Some of the biggest news from the biotechnology space in a while hit press on Thursday, with generic and rug maker behemoth Teva Pharmaceutical Industries Ltd. (NYSE:TEVA) announcing that it is set to conduct a large scale restructuring.
As per the company’s announcement, the plan will translate into annual costs savings of somewhere in the region of $3 billion, with this reduction target slated for the end of 2019. Right now, the company has an estimated cost base for 2017 of a little over $16.1 billion.
In line with the restructuring, Teva intends to reduce its global workforce by around 14,000 positions and, at the same time, will suspend its dividend indefinitely.
So what is the market response to this?
Well, normally when we see a restructuring like this hit press, it translates to some weakness in the share price (and, in turn, the market capitalization) of the company in question. This weakness derives from the implications of the necessity for this sort of action – specifically, that the company will be in trouble if it continues to operate in its present iteration or – even worse – that it’s already in trouble.
In this instance, however, markets are trading up on Teva.
At time of writing (shortly before the start of the US session on Friday) Teva is up close to 15% on its preannouncement capitalization and is currently holding a valuation of a little over $64 billion.
So what’s with the counterintuitive action?
Well, Teva has long been plagued with debt issues. Ask someone to name the company’s primary risk (as in, the main risk an investor would likely consider when thinking about picking up an exposure to Teva) and they’d highlight debt, almost certainly.

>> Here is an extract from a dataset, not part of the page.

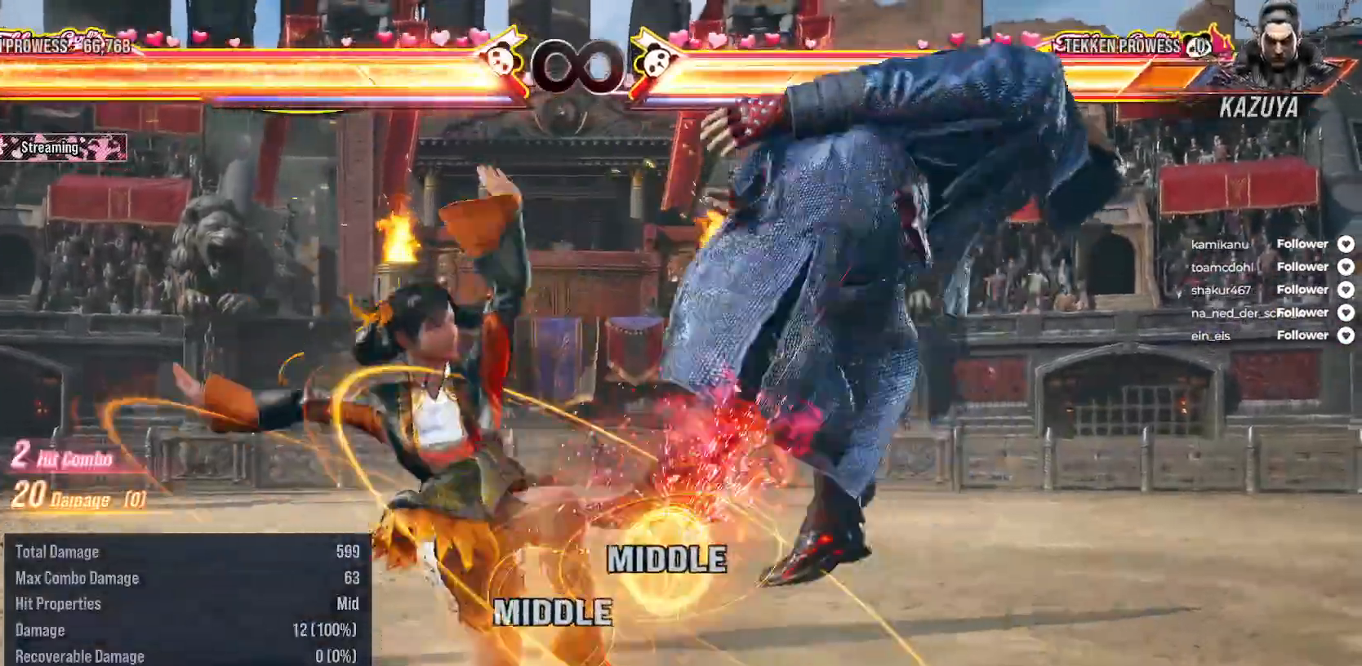
{"buttons": ["A", "DPAD_UP", "DPAD_RIGHT"], "right_stick": "center", "events": [[200, "DPAD_UP", "down"], [217, "DPAD_RIGHT", "down"], [250, "A", "down"], [350, "A", "up"], [417, "A", "down"]]}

The $3 billion in cost savings will go some way to alleviating this issue but – at the same time – Teva has announced that it’s going to be selling off some of its major assets. Exactly what assets are included in this batch remains to be seen but the assumption is that Teva will be able to pay off a substantial amount of its debt with whatever cash it brings in.
Chances are we will see the company continue to gain strength heading into the weekly close as markets absorb the news on Friday.
Next up, Ampio Pharmaceuticals, Inc. (NYSEMKT:AMPE).
This one’s a little more of a traditional move.
Ampio announced some data on Thursday from a trial of one of its lead development assets, a drug called Ampion. The asset is under investigation as part of a phase III program set up to demonstrate that it can be both safe and effective in a target indication of severe osteoarthritis of the knee and the data that just hit press is rooted in the culmination of said investigation.
And things look pretty strong.
As per the announcement, a little over 71% of Ampion treated patients were reported as meeting what’s called the OMERACT-OARSI responder criteria (a gold standard industry metric in this patient population), which exceeds the physician reported threshold of 30% for a meaningful treatment in severe osteoarthritis of the knee (p < 0.001).
Additionally, responders experienced, on average, a 53% decrease in pain as measured by WOMAC A (which is another old standard pain and functionality metric), a 50% improvement in function as measured by WOMAC C and a 45% improvement in quality of life as measured by Patient Global Assessment (PGA).
Bottom line on this one is that the drug looks to have hit it out of the park and – in turn – looks set to pick up approval from the US Food and Drug Administration (FDA) as and when it goes in front of the agency.
We haven’t had any word from Ampio as far as an exact target submission date for the NDA that underpins registration is concerned but, given that the end of this year is fast approaching, there’s a strong chance we’ll see the submission at some point during the second quarter of 2018.
At its most recent close, Ampio was trading up a little over 30% on its pre-data capitalization. Chances are we’ll see further appreciation as the week draws to a close and – beyond – into the NDA submission period.